**Task prompt:** Filter the lines below, copying only those with the string "para".

**Dataset excerpts:**

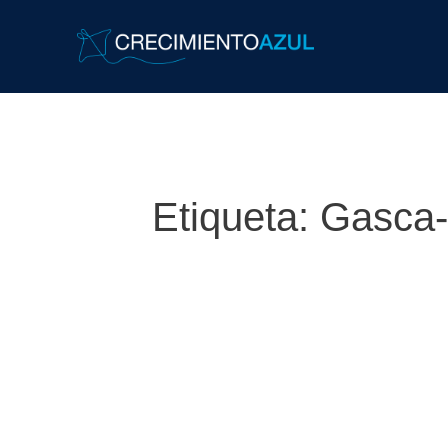
Etiqueta:
Gasca-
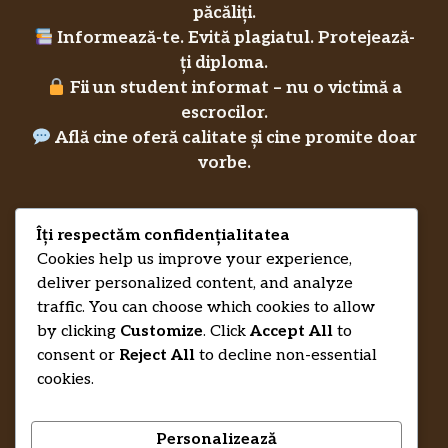
păcăliți.
Informează-te. Evită plagiatul. Protejează-
ți diploma.
Fii un student informat – nu o victimă a
escrocilor.
Află cine oferă calitate și cine promite doar
vorbe.
Îți respectăm confidențialitatea
Privacy Policy
RecenziiLucrareLicenta.eu
Credits
Cookies help us improve your experience,
deliver personalized content, and analyze
traffic. You can choose which cookies to allow
by clicking
Customize
. Click
Accept All
to
consent or
Reject All
to decline non-essential
cookies.
Personalizează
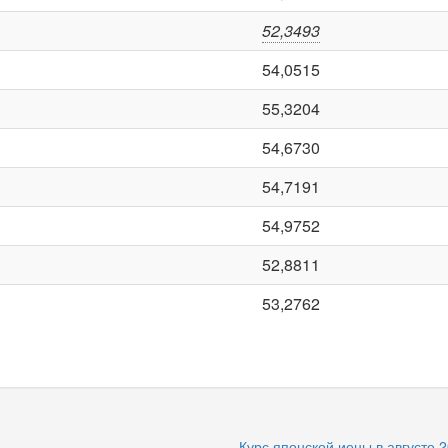
52,3493
54,0515
55,3204
54,6730
54,7191
54,9752
52,8811
53,2762
Курс японской иены в августе 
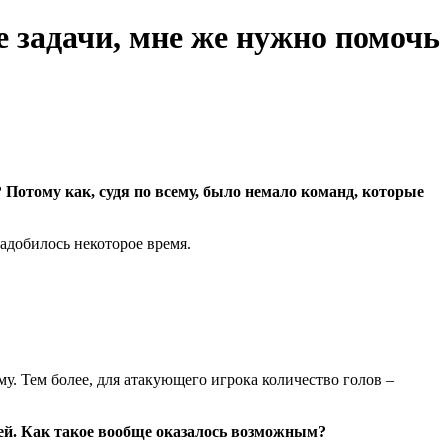
е задачи, мне же нужно помочь
 Потому как, судя по всему, было немало команд, которые
надобилось некоторое время.
у. Тем более, для атакующего игрока количество голов –
ей. Как такое вообще оказалось возможным?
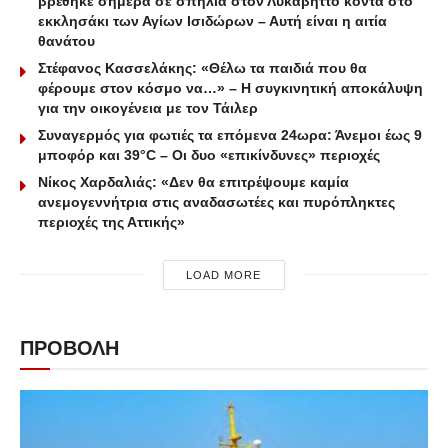
βρέθηκε σήμερα σε σπηλιά στον Λυκαβηττό κοντά στο
εκκλησάκι των Αγίων Ισιδώρων – Αυτή είναι η αιτία
θανάτου
Στέφανος Κασσελάκης: «Θέλω τα παιδιά που θα
φέρουμε στον κόσμο να…» – Η συγκινητική αποκάλυψη
για την οικογένεια με τον Τάιλερ
Συναγερμός για φωτιές τα επόμενα 24ωρα: Άνεμοι έως 9
μποφόρ και 39°C – Οι δυο «επικίνδυνες» περιοχές
Νίκος Χαρδαλιάς: «Δεν θα επιτρέψουμε καμία
ανεμογεννήτρια στις αναδασωτέες και πυρόπληκτες
περιοχές της Αττικής»
LOAD MORE
ΠΡΟΒΟΛΗ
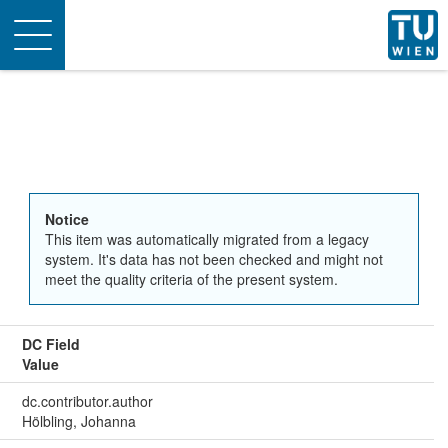
Toggle
navigation
Notice
This item was automatically migrated from a legacy
system. It's data has not been checked and might not
meet the quality criteria of the present system.
DC Field
Value
dc.contributor.author
Hölbling, Johanna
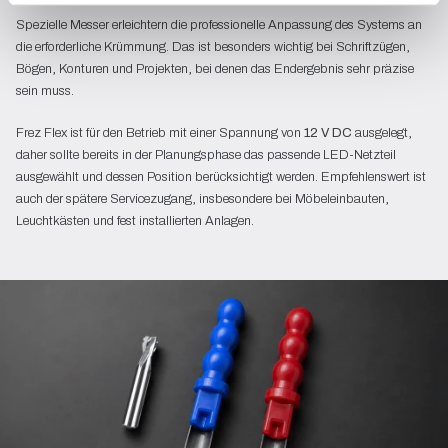
Spezielle Messer erleichtern die professionelle Anpassung des Systems an
die erforderliche Krümmung. Das ist besonders wichtig bei Schriftzügen,
Bögen, Konturen und Projekten, bei denen das Endergebnis sehr präzise
sein muss.
Frez Flex ist für den Betrieb mit einer Spannung von
12 V DC
ausgelegt,
daher sollte bereits in der Planungsphase das passende LED-Netzteil
ausgewählt und dessen Position berücksichtigt werden. Empfehlenswert ist
auch der spätere Servicezugang, insbesondere bei Möbeleinbauten,
Leuchtkästen und fest installierten Anlagen.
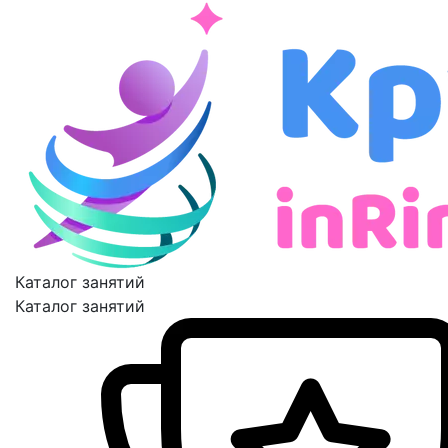
Каталог занятий
Каталог занятий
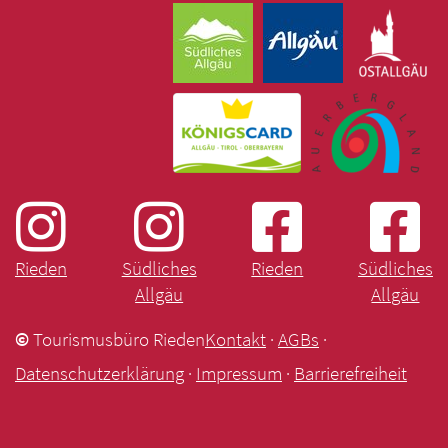
Rieden
Südliches
Rieden
Südliches
Allgäu
Allgäu
©
Tourismusbüro Rieden
Kontakt
·
AGBs
·
Datenschutzerklärung
·
Impressum
·
Barrierefreiheit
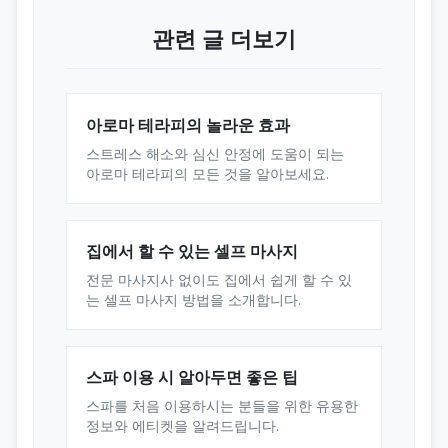
관련 글 더보기
아로마 테라피의 놀라운 효과
스트레스 해소와 심신 안정에 도움이 되는
아로마 테라피의 모든 것을 알아보세요.
집에서 할 수 있는 셀프 마사지
전문 마사지사 없이도 집에서 쉽게 할 수 있
는 셀프 마사지 방법을 소개합니다.
스파 이용 시 알아두면 좋은 팁
스파를 처음 이용하시는 분들을 위한 유용한
정보와 에티켓을 알려드립니다.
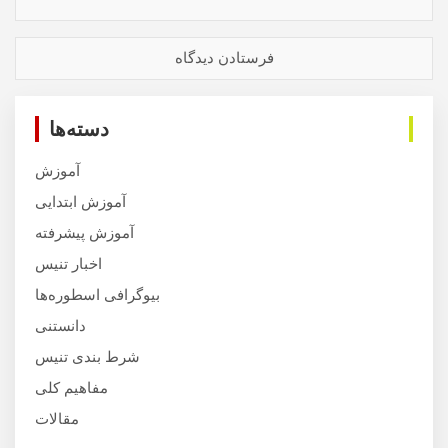
دسته‌ها
آموزش
آموزش ابتدایی
آموزش پیشرفته
اخبار تنیس
بیوگرافی اسطوره‌ها
دانستنی
شرط بندی تنیس
مفاهیم کلی
مقالات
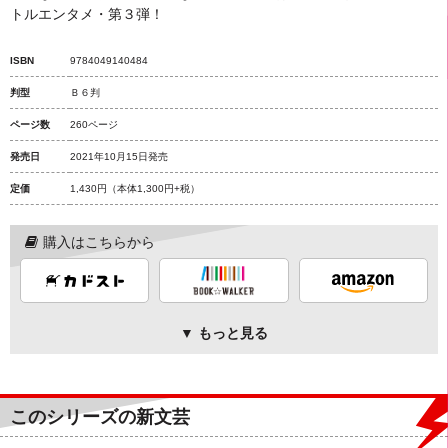
トルエンタメ・第３弾！
ISBN
9784049140484
判型
Ｂ６判
ページ数
260ページ
発売日
2021年10月15日発売
定価
1,430円
（本体1,300円+税）
購入はこちらから
▼ もっと見る
このシリーズの新文芸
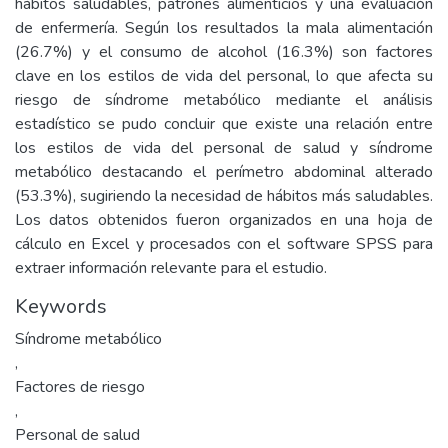
hábitos saludables, patrones alimenticios y una evaluación
de enfermería. Según los resultados la mala alimentación
(26.7%) y el consumo de alcohol (16.3%) son factores
clave en los estilos de vida del personal, lo que afecta su
riesgo de síndrome metabólico mediante el análisis
estadístico se pudo concluir que existe una relación entre
los estilos de vida del personal de salud y síndrome
metabólico destacando el perímetro abdominal alterado
(53.3%), sugiriendo la necesidad de hábitos más saludables.
Los datos obtenidos fueron organizados en una hoja de
cálculo en Excel y procesados con el software SPSS para
extraer información relevante para el estudio.
Keywords
Síndrome metabólico
,
Factores de riesgo
,
Personal de salud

**Task output:**
cálculo en Excel y procesados con el software SPSS para
extraer información relevante para el estudio.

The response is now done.